After the service, a lady approached me and ask me if I would come back to the church again. She told me that she had seen my son there, and then she told my son to please keep coming back and she said I wish your Mom lived here to come to this church. I told the lady that I was glad that the church addressed the airing of the Daniel show, and she got tears in her eyes, and said that she quit watching television four years ago but that she could not get away from it because people in the church informed her of what was on. I told her that I was sorry if I upset her by talking about it, and she said that was fine. Her sorrow over the ugliness of what is on television was so great that it made me feel sad.

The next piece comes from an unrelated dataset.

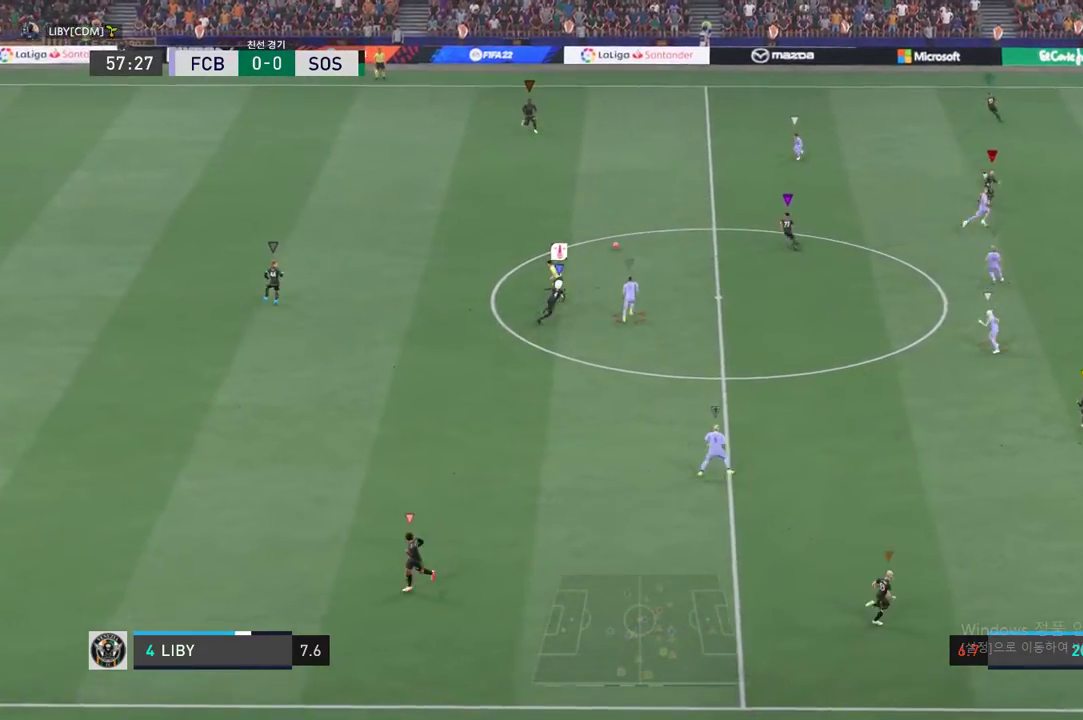
{"buttons": [], "events": []}
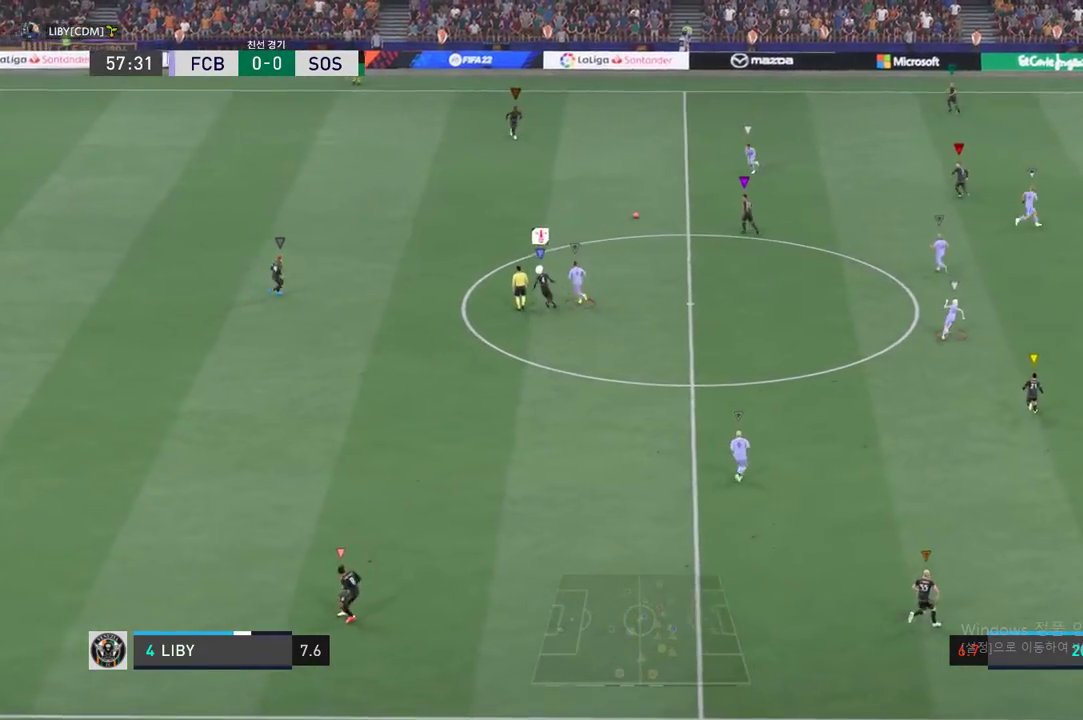
{"buttons": [], "events": []}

Mark had already took a married couple that are friends of his from Virginia, and the young woman is a Christian from Sweden and she said that she had never been in a church that was so spiritual. They both talked to the pastor, and told him that they were definitely going to share their experience with their Baptist Church in Virginia. The congregation was made up of lower to middle income class, and many Marines were in the congregation. Christ was very much in that church, and I only wish that every Christian could get the opportunity to experience this church.